Hari ini harinya Jokowi. Semua pemberitaan mewartakan pasangan “nuovo blanco” Jokowi-Jusuf Kalla yang baru ditetapkan yang mengenakan kemeja putih-putih. Ini duet maut, mungkin begitu menurut sebagian pengamat. Pastinya semua pendukung Jokowi dari Sabang sampai Merauke pasti berpandangan demikian. Tapi bisakah Jokowi, jika kelak terpilih, menonaktifkan “fungsi pilot otomatis” dan mengarahkan negara ini ke keadaan yang “tidak asal mendarat”, melainkan tujuan yang diinginkan bersama?

Ini mengingatkan pada era MotoGP. Marc Marquez yang saat ini memuncaki klasemen sementara begitu dimanja dengan peranti elektronik.
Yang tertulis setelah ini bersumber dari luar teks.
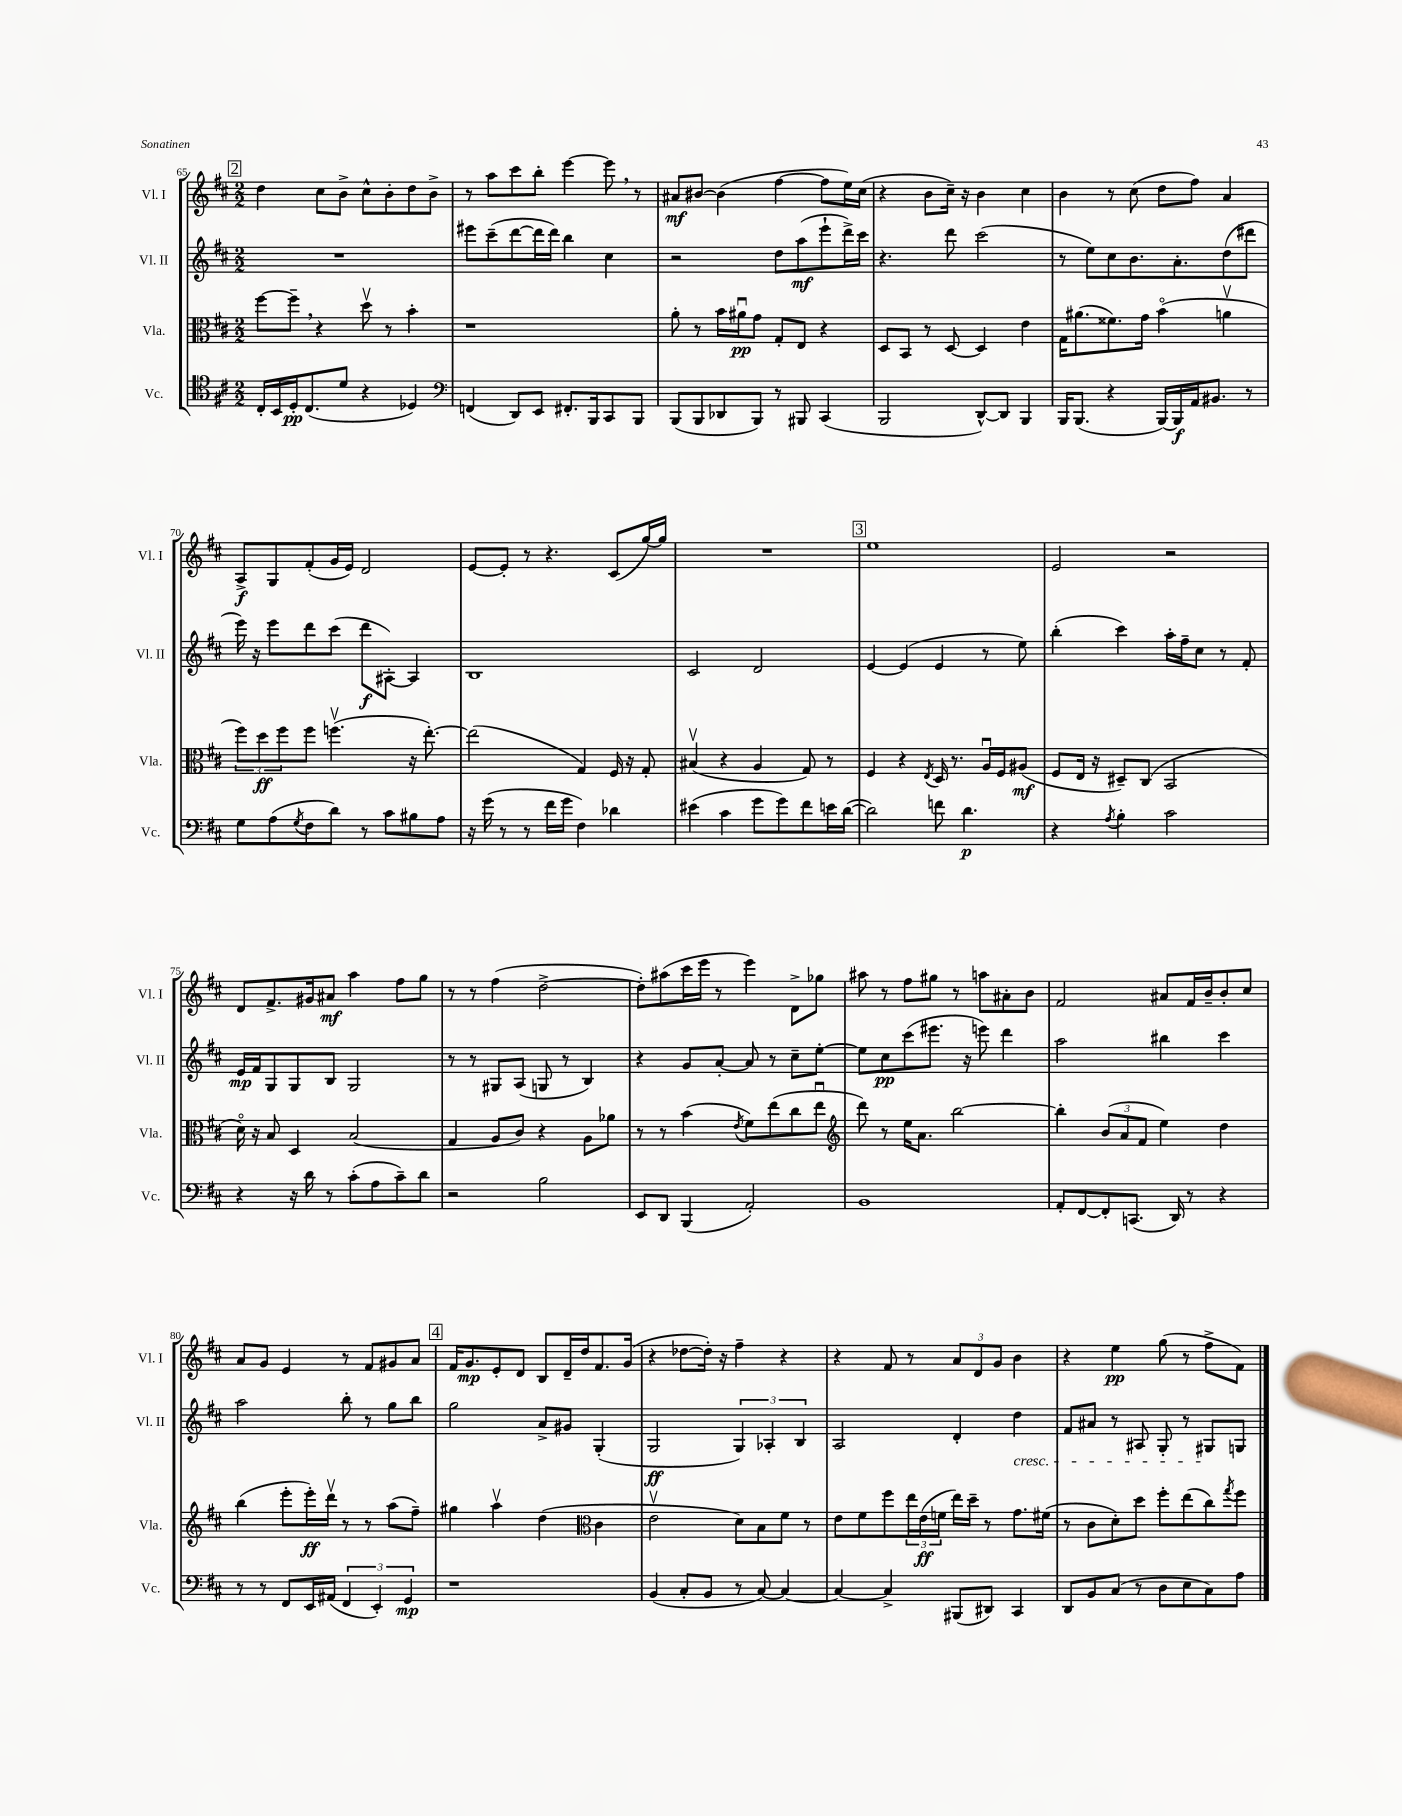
<<
\new StaffGroup <<
\new Staff = "s0" \with { instrumentName = "Vl. I" shortInstrumentName = "Vl. I" } {
    \clef treble \key d \major \numericTimeSignature \time 2/2
    \mark \markup { \box "2" } d''4 cis''8 b'8-> cis''8-^ b'8-. d''8 b'8-> |
    r8 a''8 cis'''8 b''8-. e'''4~ e'''8 \breathe r8 |
    ais'8\mf bis'8~ bis'4( fis''4~ fis''8 e''16) cis''16( |
    r4 b'8 cis''16--) r16 b'4 cis''4 |
    b'4 r8 cis''8( d''8 fis''8) a'4 |
    a8->\f g8 fis'8-.( g'16 e'16) d'2 |
    e'8~ e'8-. r8 r4. cis'8( g''16~) g''16 |
    R1 |
    \mark \markup { \box "3" } e''1 |
    e'2 r2 |
    d'8 fis'8.-> gis'16 ais'8\mf a''4 fis''8 g''8 |
    r8 r8 fis''4( d''2~-> |
    d''8-.) ais''8( cis'''16 e'''16 r8 e'''4) d'8-> ges''8 |
    ais''8 r8 fis''8 gis''8 r8 a''8 ais'8-. b'8 |
    fis'2 ais'8 fis'16 b'16-- b'8-. cis''8 |
    a'8 g'8 e'4 r8 fis'8 gis'8 a'8 |
    \mark \markup { \box "4" } fis'16 g'8.\mp e'8-. d'8 b8 d'16-- d''16 fis'8. g'16( |
    r4 des''8~ des''16-.) r16 fis''4-- r4 |
    r4 fis'8 r8 \tuplet 3/2 { a'8 d'8 g'8 } b'4 |
    r4 e''4\pp g''8( r8 fis''8-> fis'8) \bar "|." |
}
\new Staff = "s1" \with { instrumentName = "Vl. II" shortInstrumentName = "Vl. II" } {
    \clef treble \key d \major \numericTimeSignature \time 2/2
    \mark \markup { \box "2" } R1 |
    eis'''8 cis'''8--( d'''8~ d'''16 d'''16) b''4 cis''4 |
    r2 d''8 a''8\mf( e'''8-! d'''16->) cis'''16 |
    r4. d'''8 cis'''2( |
    r8 e''8) cis''8 b'8. a'8.-. d''8( dis'''8 |
    e'''16) r16 e'''8 d'''8 cis'''8( d'''8\f ais8~-.) ais4 |
    b1 |
    cis'2 d'2 |
    \mark \markup { \box "3" } e'4~ e'4( e'4 r8 e''8) |
    b''4-.( cis'''4) a''16-. fis''16-- cis''8 r8 fis'8-. |
    e'16\mp fis'16 g8 g8 b8 g2 |
    r8 r8 gis8 a8( g8 r8 b4) |
    r4 g'8 a'8~-. a'8 r8 cis''8-- e''8~-. |
    e''8 cis''8\pp cis'''8( eis'''8. r16 e'''8) d'''4 |
    a''2 bis''4 cis'''4 |
    a''2 b''8-. r8 g''8 b''8 |
    \mark \markup { \box "4" } g''2 a'8-> gis'8 g4-.( |
    g2\ff \tuplet 3/2 { g4) aes4-. b4 } |
    a2 d'4-. d''4\cresc |
    fis'8 ais'8 r8 ais8 g8-. r8 gis8\! g8 \bar "|." |
}
\new Staff = "s2" \with { instrumentName = "Vla." shortInstrumentName = "Vla." } {
    \clef alto \key d \major \numericTimeSignature \time 2/2
    \mark \markup { \box "2" } fis''8~ fis''8-- \breathe r4 d''8\upbow r8 b'4-. |
    r1 |
    a'8-. r8 b'16 ais'16\downbow\pp g'8 g8-. e8 r4 |
    d8 b,8 r8 d8~ d4 e'4 |
    g16 ais'8.( fisis'8.) g'16 b'4\flageolet( a'4\upbow |
    \tuplet 3/2 { fis''8) d''8\ff fis''8 } fis''8 f''4.\upbow( r16 e''8.~-.) |
    e''2( g4) fis16 r16 g8-. |
    bis4\upbow( r4 a4 g8) r8 |
    \mark \markup { \box "3" } fis4 r4 \acciaccatura { e8 } d16 r8. a16\downbow fis16 ais8\mf( |
    fis8 e16 r16 dis8--) cis8( b,2 |
    d'16\flageolet) r16 b8 d4 b2( |
    g4 a8 cis'8) r4 a8 aes'8 |
    r8 r8 b'4( \acciaccatura { e'8 } fis'8) e''8( cis''8 e''8\downbow |
    \clef treble d'''8) r8 e''16 a'8. b''2~ |
    b''4-. \tuplet 3/2 { b'8( a'8 fis'8 } e''4) d''4 |
    b''4( e'''8-. e'''16-.\ff) d'''16\upbow r8 r8 a''8( fis''8--) |
    \mark \markup { \box "4" } gis''4 a''4\upbow d''4( \clef alto cis'4 |
    e'2\upbow d'8) b8 fis'8 r8 |
    e'8 fis'8 fis''8 \tuplet 3/2 { e''16 e'16\ff( f'16 } e''16) d''16-- r8 g'8. fis'16( |
    r8 cis'8 d'8-.) d''8 fis''8-. e''8( cis''8) \acciaccatura { g''8 } fis''8 \bar "|." |
}
\new Staff = "s3" \with { instrumentName = "Vc." shortInstrumentName = "Vc." } {
    \clef tenor \key d \major \numericTimeSignature \time 2/2
    \mark \markup { \box "2" } cis16-. b,16 d16-.\pp cis8.( d'8 r4 des4) |
    \clef bass f,4( d,8) e,8 fis,8.-. b,,16 cis,8 b,,8 |
    b,,8( b,,8 des,8 b,,8) r8 bis,,8 cis,4( |
    b,,2 d,8~-^) d,8 b,,4 |
    b,,16 b,,8.( r4 b,,16~) b,,16\f a,16 bis,8. r8 |
    g8 a8( \acciaccatura { g8 } fis8 d'8) r8 cis'8 bis8 a8 |
    r16 g'16( r8 r8 fis'16 g'16 fis4) des'4 |
    eis'4( cis'4 g'8 g'8) fis'8 e'16 d'16~( |
    \mark \markup { \box "3" } d'2) f'8 d'4.\p |
    r4 \acciaccatura { a8 } b4-. cis'2 |
    r4 r16 d'16 r8 cis'8-.( a8 cis'8--) d'8 |
    r2 b2 |
    e,8 d,8 b,,4( a,2-.) |
    b,1 |
    a,8-. fis,8~ fis,8-. c,8.( d,16) r8 r4 |
    r8 r8 fis,8 e,16 ais,16( \tuplet 3/2 { fis,4 e,4-.) g,4\mp } |
    \mark \markup { \box "4" } r1 |
    b,4( cis8-. b,8 r8 cis8~) cis4~ |
    cis4~ cis4-> bis,,8( dis,8) cis,4 |
    d,8 b,8 cis8( r8 d8 e8 cis8) a8 \bar "|." |
}
>>
>>
\layout { \context { \Score currentBarNumber = #65 } }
Ini jauh sangat berbeda bila dibandingkan dengan mbah-mbah dan pakdhe-pakdhenya, katakanlah, Mick Doohan dan Valentino Rossi. Kala itu, kemampuan dan keterampilan menunggang dan mengendalikan motor paling menentukan dalam keberhasilan seorang pembalap menaklukkan mesin buas sebuah motor MotoGP. Alasan terlalu banyak peranti elektronik yang turut campur dalam kontrol sebuah motor pula yang mendorong Casey Stoner untuk pensiun di puncak keemasannya.

Mudah-mudahan saja Jokowi dan Jusuf Kalla ini penggemar Mick Doohan atau Valentino Rossi. Seoleng apa pun motornya saking besar tenaganya, mereka masih mampu mengendalikannya, juga dengan aksi yang menghibur dan memukau.